The tchagras are passerine birds in the bushshrike family, which are closely related to the true shrikes in the family Laniidae, and were once included in that group.

==Description==
These are long-tailed birds, typically with a grey or grey-brown back, brown wings and grey and whitish underparts. The head pattern is distinctive, with a dark cap and black eyestripe separated by a white supercilium. The bill is strong and hooked.

The male and female are similar in plumage in all tchagra species, but distinguishable from immature birds.

These are solitary birds which tend to skulk low down or on the ground.
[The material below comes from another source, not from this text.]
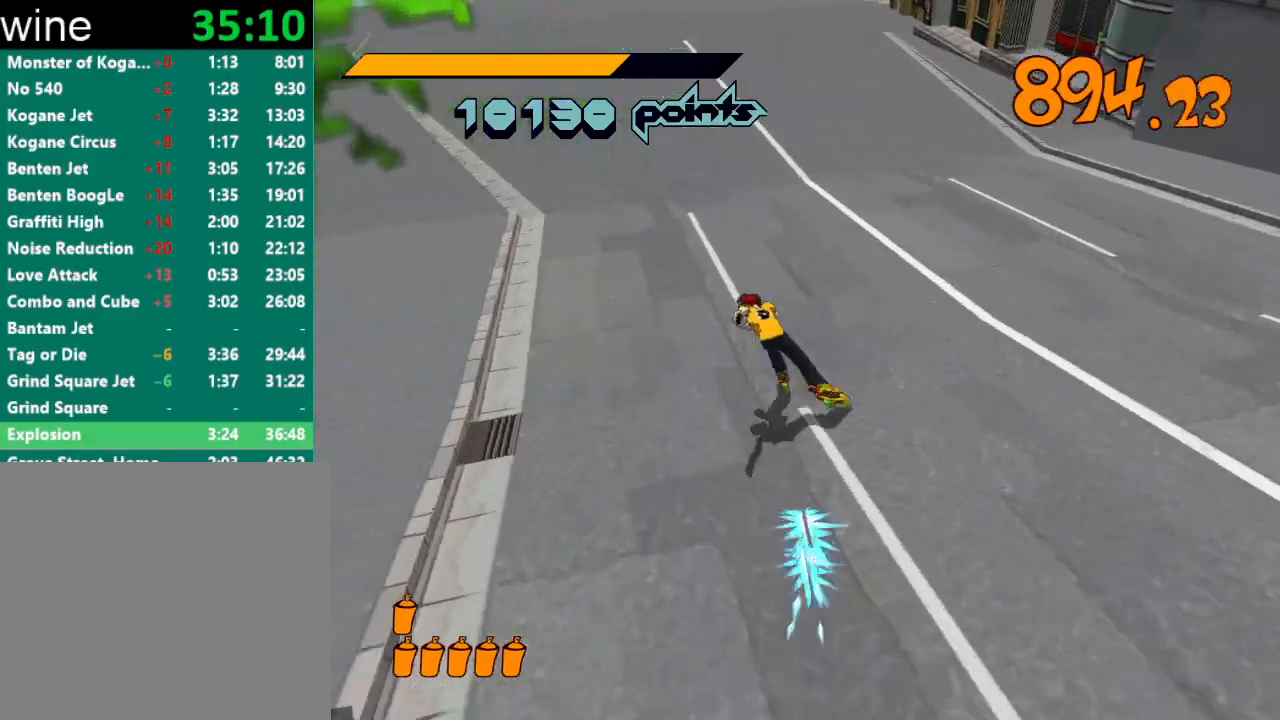
{"buttons": [], "left_stick": "up", "right_stick": "center", "events": [[167, "right_stick", "left"], [267, "left_stick", "up"], [367, "right_stick", "center"], [433, "R2", "up"]]}
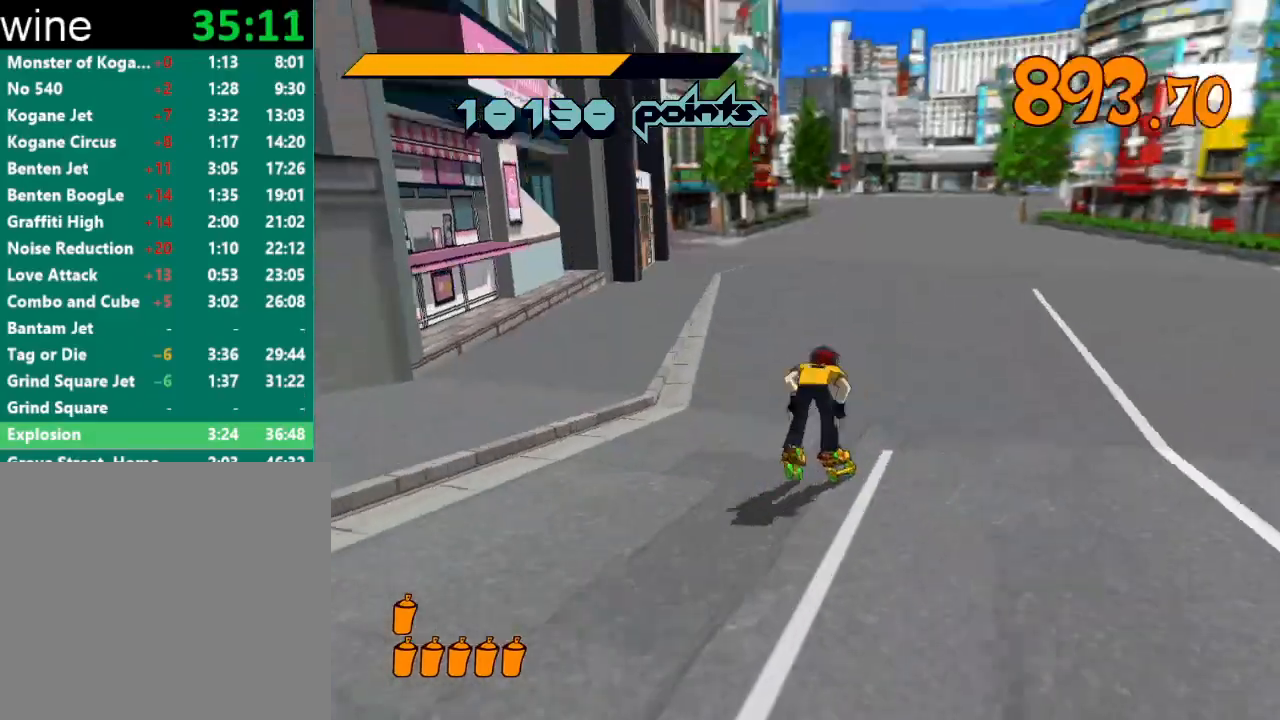
{"buttons": ["R2"], "left_stick": "up", "right_stick": "center", "events": [[100, "R2", "down"]]}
They have distinctive whistled calls and can be readily tempted into sight by imitating the call, presumably because the tchagra is concerned that there is an intruder in its territory.

These are species typically of scrub, open woodland, semi-desert and cultivation in sub-Saharan Africa. They hunt large insects from a low perch in a bush, and the larger species like black-crowned tchagra will also take vertebrate prey such as frogs and snakes.

==Extant Species==
The genus Tchagra was introduced by the French naturalist René Lesson in 1831 with the southern tchagra as the type species. The genus contains four species:

| Image | Scientific name | Common name | Distribution |
|---|---|---|---|
|  | Tchagra australis | Brown-crowned tchagra or brown-headed tchagra | Angola, Benin, Botswana, Burundi, Cameroon, Central African Republic, Republic of the Congo, DRC, Ivory Coast, Gabon, Ghana, Guinea, Kenya, Liberia, Malawi, Mali, Mozambique, Namibia, Nigeria, Rwanda, Sierra Leone, South Africa, South Sudan, Swaziland, Tanzania, Togo, Uganda, Zambia, and Zimbabwe. |
|  | Tchagra jamesi | Three-streaked tchagra | Ethiopia, Kenya, Somalia, South Sudan, Tanzania, and Uganda |
|  | Tchagra tchagra | Southern tchagra | southern and south-eastern South Africa and Swaziland. |
|  | Tchagra senegalus | Black-crowned tchagra | Arabian peninsula and most of Africa in scrub |

The marsh tchagra Bocagia minuta is sometimes placed in the genus. The dark Angolan subspecies of marsh tchagra was formerly sometimes split as Anchieta's tchagra, Tchagra anchietae, named after Portuguese explorer José Alberto de Oliveira Anchieta by his zoologist compatriot José Vicente Barbosa du Bocage in 1869.